Hace unos minutos corría
siguiendo el límite del campo de maniobras de San Gregorio, pensaba en Pablo
Uriel y en la celda catorce, en Belchite, Azaila… y en cómo el tiempo cubre con
un telón de irrealidad el pasado.
Es muy sencillo,
Señor; los sacerdotes se esfuerzan por convencer a los hombres de que los
banqueros y los grandes mercaderes estaban ya configurados en los esquemas de
tu creación. Son obra tuya y, por los tanto, son intocables. Producen muchos
sufrimientos, pero estos sufrimientos forman, según ellos, parte del orden
natural de las cosas que tú dejaste establecido. Contra todos aquellos que no
creen las mentiras de los sacerdotes, interviene la espada.
Terminó la arenga
con su famoso grito de “¡Viva la muerte!”, al que todo el mundo respondió como
si no hubiera en él la más monstruosa contradicción.

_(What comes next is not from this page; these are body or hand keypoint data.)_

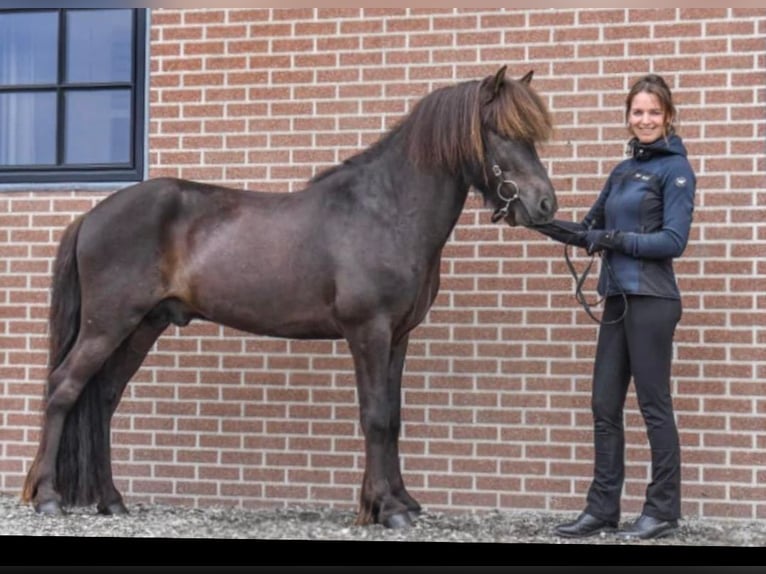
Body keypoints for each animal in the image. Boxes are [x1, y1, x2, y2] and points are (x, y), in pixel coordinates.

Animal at [19, 65, 560, 528]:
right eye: (501, 131)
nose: (544, 205)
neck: (385, 211)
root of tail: (93, 215)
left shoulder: (399, 335)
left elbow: (393, 417)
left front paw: (397, 502)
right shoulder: (368, 331)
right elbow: (375, 416)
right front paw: (386, 509)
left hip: (143, 325)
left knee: (104, 398)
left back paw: (111, 500)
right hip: (108, 324)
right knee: (64, 389)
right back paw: (47, 498)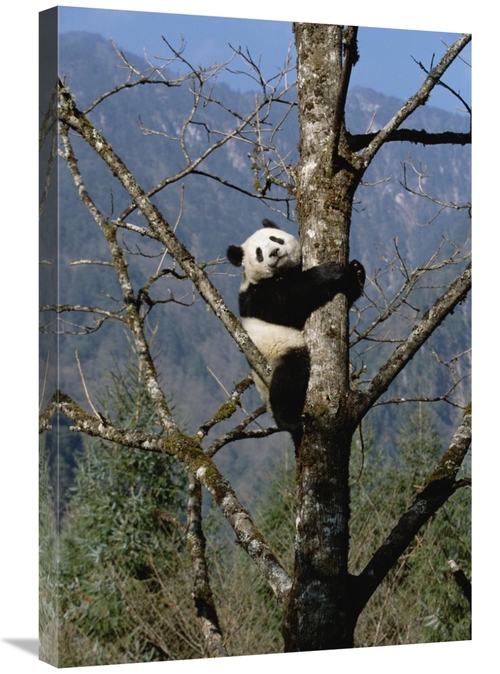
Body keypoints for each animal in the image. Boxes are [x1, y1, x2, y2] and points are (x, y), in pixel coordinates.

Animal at [227, 218, 365, 446]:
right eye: (259, 253)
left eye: (276, 238)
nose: (274, 252)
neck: (283, 273)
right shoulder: (256, 297)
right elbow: (288, 302)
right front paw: (328, 272)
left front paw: (356, 270)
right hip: (279, 348)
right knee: (289, 377)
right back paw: (290, 421)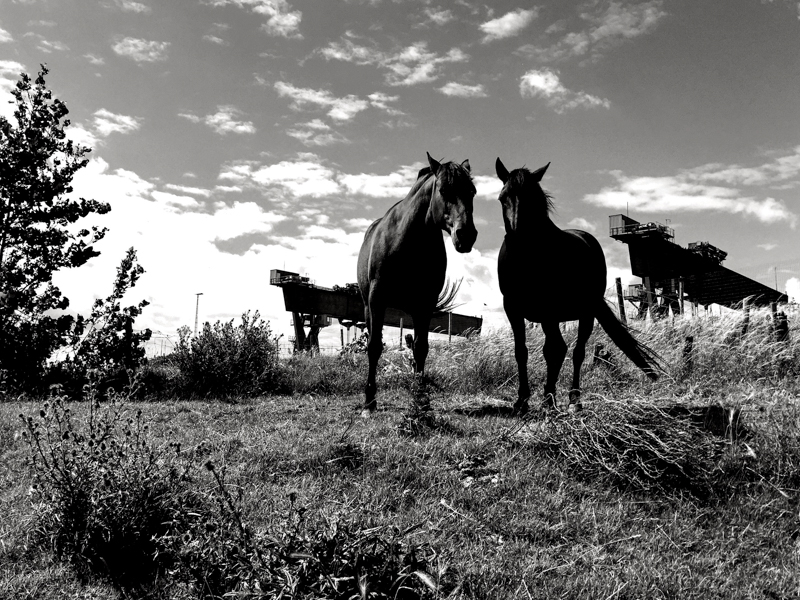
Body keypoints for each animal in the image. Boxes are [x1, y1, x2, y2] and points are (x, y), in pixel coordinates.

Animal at [356, 152, 476, 414]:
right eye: (443, 190)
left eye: (472, 191)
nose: (466, 235)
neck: (408, 241)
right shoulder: (377, 299)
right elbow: (374, 346)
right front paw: (369, 401)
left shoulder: (425, 304)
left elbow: (421, 348)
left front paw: (421, 399)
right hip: (368, 306)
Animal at [494, 157, 664, 414]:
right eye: (503, 197)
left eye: (532, 199)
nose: (516, 237)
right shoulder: (512, 308)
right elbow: (521, 351)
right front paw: (522, 400)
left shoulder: (549, 310)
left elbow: (553, 351)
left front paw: (548, 399)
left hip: (585, 313)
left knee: (575, 352)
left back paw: (572, 398)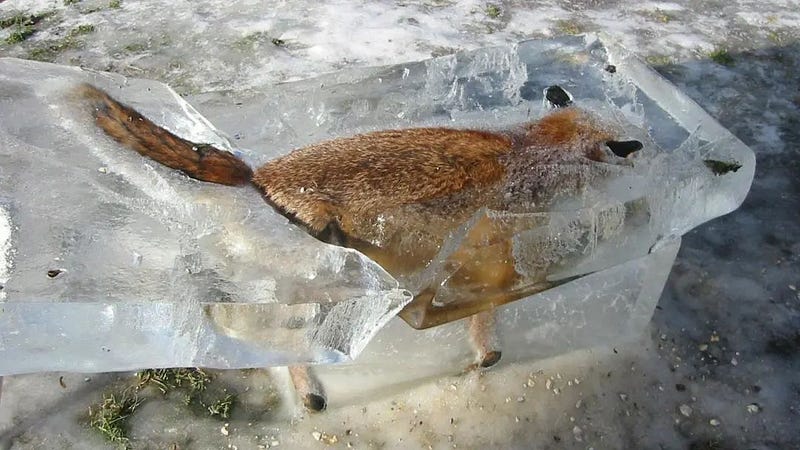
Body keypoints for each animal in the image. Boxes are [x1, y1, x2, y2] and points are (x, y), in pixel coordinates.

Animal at [75, 82, 636, 414]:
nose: (646, 146)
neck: (535, 147)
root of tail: (256, 176)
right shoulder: (495, 252)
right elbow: (489, 314)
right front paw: (487, 354)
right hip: (320, 288)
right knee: (275, 341)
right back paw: (308, 394)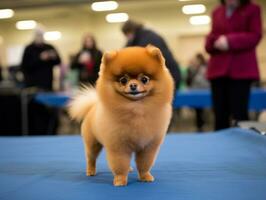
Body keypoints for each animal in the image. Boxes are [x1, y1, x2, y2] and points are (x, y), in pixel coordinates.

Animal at [68, 45, 175, 186]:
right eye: (123, 80)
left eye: (144, 79)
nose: (133, 85)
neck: (136, 108)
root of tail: (92, 107)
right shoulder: (118, 146)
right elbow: (120, 164)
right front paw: (120, 180)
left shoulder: (148, 147)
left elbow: (144, 163)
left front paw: (145, 176)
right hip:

Pero no lanzó su otro
grito, aquel que escupiera frente a Unamuno. Él no lo hizo, pero, de pronto, un
jerarca falangista que estaba junto a él, gritó con un gesto violento y
agresivo: “¡Muera la inteligencia!”. El grito fue coreado, como lo hubiera sido
cualquiera lanzado en ese momento.
El fin de la Segunda Guerra Mundial fue una
ocasión ardientemente deseada, que de un modo inexplicable pasó sin más
consecuencias que la consolidación de un estado de cosas injusto y una desilusión
más para los españoles. Al cabo de veinte años una nueva generación ha venido a
constituir gran parte del Cuerpo Nacional, y esta generación ha sido formada en
un clima de indiferencia y desconocimiento buscado por nuestros gobernantes. Puede
afirmarse que si en los primeros diez años el secreto de la estabilidad era el
terror, hoy lo es por el hecho de que el pueblo español, quizá desilusionado,
ha depositado toda su capacidad de pasión en el fútbol; sería difícil precisar
cuál de estos dos estados anímicos es más pernicioso para España.
Son tres fragmentos que marqué
en el libro por diferentes razones. En estos casos y en general a lo largo de
todo el libro, me sorprende enormemente cómo muchas claves con las que el autor
explica acontecimientos de un tiempo tan lejano son válidas y perfectamente
aplicables a circunstancias actuales.